Optical: systems and elements – Deflection using a moving element – Using a periodically moving element
Reexamination Certificate
2001-03-19
2003-09-23
Robinson, MMark A. (Department: 2872)
Optical: systems and elements
Deflection using a moving element
Using a periodically moving element
C359S217200, C347S263000
Reexamination Certificate
active
06624920
ABSTRACT:
BACKGROUND OF THE INVENTION
1. Field of the Invention
The present invention relates to an optical scanning device, a scanning optical system, a scanning imaging optical component, an optical scanning method, a ghost image preventing method and an image forming apparatus.
2. Description of the Related Art
An optical scanning device which deflects a beam from a light source by a light deflector, condenses the deflected beam toward a surface to be scanned by a scanning imaging optical system, forms a beam spot on the surface to be scanned and performs optical scanning of the surface to be scanned, is widely well-known in connection with a digital copier, an optical printer, a facsimile machine, and so fourth.
In such an optical scanning device, ideally, the surface to be scanned is scanned only by a proper scanning light. However, various optical components disposed from the light source to the surface to be scanned reflect light in some degree, and light thus reflected by these optical components and reaching the surface to be scanned acts as stray light against the proper scanning light.
Some stray light which generates a ghost image causing degradation in image quality of an image formed through the proper scanning light and is harmful is called ‘ghost light’. Generally, a ghost image generated due to ghost light has a form in which a black stripe overlaps a proper image.
Respective optical components disposed on a light path extending from the light source to the surface to be scanned may generate ghost light.
In a first part of the light path extending from the light source to the light deflector, the light path of the beam is fixed. Accordingly, it is relatively easy to prevent ghost light from being generated, by adjusting the dispositions of the optical components properly.
However, in the second part of the light path extending from the light deflector to the surface to be scanned, the light path dynamically changes as a result the beam being deflected. Accordingly, ghost light may be easily generated from unexpected parts.
As the light deflector, one which reflects the beam from the light source by a deflection reflective surface which is rotated or swung is generally used. Such a light deflector is contained in a housing in order to avoid adherence of dust to a driving part or the deflection reflective surface of the light deflector, or to avoid leakage of machine noise or air flow noise therefrom, and, via a transparent parallel plate which covers a window formed in the housing, the beam is incident on the light deflector and exits from the housing, in many cases.

● Data extract:
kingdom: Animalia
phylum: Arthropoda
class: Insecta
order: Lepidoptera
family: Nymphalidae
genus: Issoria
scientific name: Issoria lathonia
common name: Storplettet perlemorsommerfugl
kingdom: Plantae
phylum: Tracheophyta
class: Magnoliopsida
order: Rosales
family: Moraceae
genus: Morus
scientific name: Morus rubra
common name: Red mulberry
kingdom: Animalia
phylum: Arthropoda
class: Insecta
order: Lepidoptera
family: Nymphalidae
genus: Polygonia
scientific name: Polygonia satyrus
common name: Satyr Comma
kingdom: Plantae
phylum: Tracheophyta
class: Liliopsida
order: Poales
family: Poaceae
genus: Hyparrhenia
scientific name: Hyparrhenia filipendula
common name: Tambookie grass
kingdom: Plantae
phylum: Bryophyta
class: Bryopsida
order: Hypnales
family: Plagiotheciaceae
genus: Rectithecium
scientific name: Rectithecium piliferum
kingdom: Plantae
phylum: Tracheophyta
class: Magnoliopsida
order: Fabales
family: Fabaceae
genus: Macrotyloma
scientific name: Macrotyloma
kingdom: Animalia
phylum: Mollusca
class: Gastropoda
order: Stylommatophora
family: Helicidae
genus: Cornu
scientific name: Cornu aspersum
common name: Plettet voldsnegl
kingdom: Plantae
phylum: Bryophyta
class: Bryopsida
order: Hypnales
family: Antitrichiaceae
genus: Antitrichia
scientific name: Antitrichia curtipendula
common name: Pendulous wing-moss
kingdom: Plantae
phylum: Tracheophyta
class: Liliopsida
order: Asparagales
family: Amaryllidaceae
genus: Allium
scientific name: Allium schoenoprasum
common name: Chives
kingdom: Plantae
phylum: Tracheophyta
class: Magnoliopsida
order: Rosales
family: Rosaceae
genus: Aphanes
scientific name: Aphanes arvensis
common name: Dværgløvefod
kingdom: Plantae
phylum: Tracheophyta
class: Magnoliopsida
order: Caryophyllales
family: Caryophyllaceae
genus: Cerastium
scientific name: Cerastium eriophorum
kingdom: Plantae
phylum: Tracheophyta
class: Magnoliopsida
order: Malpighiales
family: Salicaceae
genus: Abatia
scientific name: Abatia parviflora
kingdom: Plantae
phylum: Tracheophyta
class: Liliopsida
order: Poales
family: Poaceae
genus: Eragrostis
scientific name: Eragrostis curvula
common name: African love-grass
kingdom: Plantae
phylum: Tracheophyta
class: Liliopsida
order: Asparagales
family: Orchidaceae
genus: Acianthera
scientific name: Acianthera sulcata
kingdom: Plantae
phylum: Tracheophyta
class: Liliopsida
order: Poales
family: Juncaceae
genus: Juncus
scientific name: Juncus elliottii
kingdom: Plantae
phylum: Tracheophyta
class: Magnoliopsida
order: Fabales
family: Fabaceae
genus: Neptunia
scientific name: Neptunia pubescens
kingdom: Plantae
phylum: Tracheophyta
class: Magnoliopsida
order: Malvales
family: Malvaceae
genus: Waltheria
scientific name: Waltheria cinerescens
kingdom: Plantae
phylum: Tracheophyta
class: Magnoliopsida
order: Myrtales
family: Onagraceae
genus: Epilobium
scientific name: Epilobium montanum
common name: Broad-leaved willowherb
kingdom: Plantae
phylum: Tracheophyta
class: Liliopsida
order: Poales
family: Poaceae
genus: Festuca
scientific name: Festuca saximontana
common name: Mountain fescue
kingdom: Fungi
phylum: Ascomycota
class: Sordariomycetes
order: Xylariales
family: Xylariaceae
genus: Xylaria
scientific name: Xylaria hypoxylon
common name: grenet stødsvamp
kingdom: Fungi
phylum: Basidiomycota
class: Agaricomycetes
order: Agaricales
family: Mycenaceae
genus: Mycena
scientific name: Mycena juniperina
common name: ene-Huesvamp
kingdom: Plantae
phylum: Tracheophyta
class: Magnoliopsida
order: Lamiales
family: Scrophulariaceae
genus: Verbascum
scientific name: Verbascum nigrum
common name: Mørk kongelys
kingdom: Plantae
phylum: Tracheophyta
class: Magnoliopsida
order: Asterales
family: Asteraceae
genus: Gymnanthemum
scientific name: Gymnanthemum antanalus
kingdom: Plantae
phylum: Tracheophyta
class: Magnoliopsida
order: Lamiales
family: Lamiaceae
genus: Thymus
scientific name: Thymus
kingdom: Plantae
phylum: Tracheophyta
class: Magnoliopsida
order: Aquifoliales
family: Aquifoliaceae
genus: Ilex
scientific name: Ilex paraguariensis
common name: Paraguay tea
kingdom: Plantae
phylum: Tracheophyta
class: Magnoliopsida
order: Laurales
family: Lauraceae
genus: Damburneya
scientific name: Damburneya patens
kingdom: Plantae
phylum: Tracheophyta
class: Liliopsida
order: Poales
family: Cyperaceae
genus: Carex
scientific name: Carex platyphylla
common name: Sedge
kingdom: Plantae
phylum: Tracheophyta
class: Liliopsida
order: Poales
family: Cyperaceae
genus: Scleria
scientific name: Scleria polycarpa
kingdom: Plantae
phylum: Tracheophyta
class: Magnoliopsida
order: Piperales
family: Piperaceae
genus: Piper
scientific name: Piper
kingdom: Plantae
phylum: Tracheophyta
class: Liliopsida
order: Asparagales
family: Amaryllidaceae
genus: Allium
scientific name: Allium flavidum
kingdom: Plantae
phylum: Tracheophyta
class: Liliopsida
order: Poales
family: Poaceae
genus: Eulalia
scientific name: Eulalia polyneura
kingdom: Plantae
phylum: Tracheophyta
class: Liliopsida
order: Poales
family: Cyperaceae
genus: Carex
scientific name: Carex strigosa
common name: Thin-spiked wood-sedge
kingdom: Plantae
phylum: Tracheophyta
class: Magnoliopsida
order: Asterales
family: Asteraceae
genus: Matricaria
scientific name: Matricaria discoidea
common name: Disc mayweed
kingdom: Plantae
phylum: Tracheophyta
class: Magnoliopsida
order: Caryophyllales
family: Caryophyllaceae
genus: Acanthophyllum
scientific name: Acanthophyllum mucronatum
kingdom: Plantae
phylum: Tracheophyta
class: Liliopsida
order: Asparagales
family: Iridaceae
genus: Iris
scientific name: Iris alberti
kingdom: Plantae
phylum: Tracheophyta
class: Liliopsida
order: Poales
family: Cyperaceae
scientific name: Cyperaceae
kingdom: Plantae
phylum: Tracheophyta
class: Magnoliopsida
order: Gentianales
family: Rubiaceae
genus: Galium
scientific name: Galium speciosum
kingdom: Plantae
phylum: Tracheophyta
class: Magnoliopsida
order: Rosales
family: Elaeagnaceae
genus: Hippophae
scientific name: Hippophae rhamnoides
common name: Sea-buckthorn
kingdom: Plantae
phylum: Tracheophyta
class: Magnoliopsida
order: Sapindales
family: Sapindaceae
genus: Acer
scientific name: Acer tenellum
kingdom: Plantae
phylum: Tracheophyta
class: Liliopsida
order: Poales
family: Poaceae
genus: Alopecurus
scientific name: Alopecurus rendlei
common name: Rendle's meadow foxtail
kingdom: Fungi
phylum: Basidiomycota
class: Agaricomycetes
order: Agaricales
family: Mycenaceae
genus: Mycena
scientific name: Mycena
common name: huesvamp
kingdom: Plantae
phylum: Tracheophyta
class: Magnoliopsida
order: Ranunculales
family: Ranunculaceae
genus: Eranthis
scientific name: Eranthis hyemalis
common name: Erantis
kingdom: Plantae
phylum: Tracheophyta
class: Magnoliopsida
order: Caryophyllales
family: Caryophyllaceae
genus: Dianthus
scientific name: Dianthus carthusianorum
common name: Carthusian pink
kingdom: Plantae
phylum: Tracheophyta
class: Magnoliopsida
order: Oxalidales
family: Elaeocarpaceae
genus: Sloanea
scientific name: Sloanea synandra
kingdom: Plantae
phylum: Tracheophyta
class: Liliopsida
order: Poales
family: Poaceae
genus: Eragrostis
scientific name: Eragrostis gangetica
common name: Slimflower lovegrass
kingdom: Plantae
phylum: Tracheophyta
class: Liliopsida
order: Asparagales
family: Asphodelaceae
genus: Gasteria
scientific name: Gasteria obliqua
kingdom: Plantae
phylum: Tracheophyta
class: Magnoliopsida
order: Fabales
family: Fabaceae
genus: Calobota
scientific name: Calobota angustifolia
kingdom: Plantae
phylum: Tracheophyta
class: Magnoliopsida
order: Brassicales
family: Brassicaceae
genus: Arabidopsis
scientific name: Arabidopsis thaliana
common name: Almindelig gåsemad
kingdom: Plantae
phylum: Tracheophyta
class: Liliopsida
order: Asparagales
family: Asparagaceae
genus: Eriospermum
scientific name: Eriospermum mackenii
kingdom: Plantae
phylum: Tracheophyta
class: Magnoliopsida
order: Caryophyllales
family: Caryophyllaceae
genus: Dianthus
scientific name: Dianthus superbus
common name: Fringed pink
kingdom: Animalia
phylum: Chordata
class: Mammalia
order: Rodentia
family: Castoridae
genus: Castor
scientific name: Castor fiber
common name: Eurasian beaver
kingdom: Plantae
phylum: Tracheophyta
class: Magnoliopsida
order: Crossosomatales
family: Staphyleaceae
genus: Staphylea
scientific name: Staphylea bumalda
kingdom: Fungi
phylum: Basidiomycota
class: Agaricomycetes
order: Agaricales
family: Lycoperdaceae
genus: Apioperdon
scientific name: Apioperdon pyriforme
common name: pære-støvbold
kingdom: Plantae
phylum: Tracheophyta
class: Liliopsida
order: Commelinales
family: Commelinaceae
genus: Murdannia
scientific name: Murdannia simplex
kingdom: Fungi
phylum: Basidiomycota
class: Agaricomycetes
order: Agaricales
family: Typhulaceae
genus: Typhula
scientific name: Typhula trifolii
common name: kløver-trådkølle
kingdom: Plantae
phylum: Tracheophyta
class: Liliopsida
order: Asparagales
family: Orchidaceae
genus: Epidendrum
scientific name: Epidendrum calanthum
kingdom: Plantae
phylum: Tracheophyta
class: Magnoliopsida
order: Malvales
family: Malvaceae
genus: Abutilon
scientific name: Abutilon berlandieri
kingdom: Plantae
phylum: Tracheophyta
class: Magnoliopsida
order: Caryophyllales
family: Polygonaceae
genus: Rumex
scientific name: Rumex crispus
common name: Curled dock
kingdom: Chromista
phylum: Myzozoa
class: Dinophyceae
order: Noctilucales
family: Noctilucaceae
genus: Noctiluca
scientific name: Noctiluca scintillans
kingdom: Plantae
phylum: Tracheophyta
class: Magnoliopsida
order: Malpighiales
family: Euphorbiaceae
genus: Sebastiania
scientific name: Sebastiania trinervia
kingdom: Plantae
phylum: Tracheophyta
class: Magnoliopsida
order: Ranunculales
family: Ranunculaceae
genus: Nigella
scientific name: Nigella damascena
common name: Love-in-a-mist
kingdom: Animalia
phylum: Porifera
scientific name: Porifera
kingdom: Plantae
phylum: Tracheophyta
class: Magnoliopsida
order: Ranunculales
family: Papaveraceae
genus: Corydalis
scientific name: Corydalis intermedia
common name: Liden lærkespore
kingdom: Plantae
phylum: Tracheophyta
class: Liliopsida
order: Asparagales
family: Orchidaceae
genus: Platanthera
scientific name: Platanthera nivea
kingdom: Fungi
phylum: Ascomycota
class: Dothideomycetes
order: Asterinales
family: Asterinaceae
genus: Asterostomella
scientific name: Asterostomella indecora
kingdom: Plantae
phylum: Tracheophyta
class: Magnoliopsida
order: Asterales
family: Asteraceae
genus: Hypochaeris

● Brief A:
Answer these questions from the optical scanning text, one line each:
(i) What form does a ghost image generally take?
(ii) On which part of the light path is the beam's path fixed?
(iii) What covers the window formed in the housing?
● Brief B: Rewrite the paragraph of the optical scanning text that begins "As the light deflector" as a short list that keeps its main facts.

● Exercise solution A:
(i) A black stripe overlapping a proper image.
(ii) The first part, from the light source to the light deflector.
(iii) A transparent parallel plate.

● Exercise solution B:
- The light deflector generally used reflects the beam from the light source with a deflection reflective surface that is rotated or swung.
- The deflector sits in a housing to keep dust off its driving part or deflection reflective surface, or to keep machine noise or air flow noise from leaking out.
- In many cases, the beam reaches the deflector and exits the housing through a transparent parallel plate that covers a window in the housing.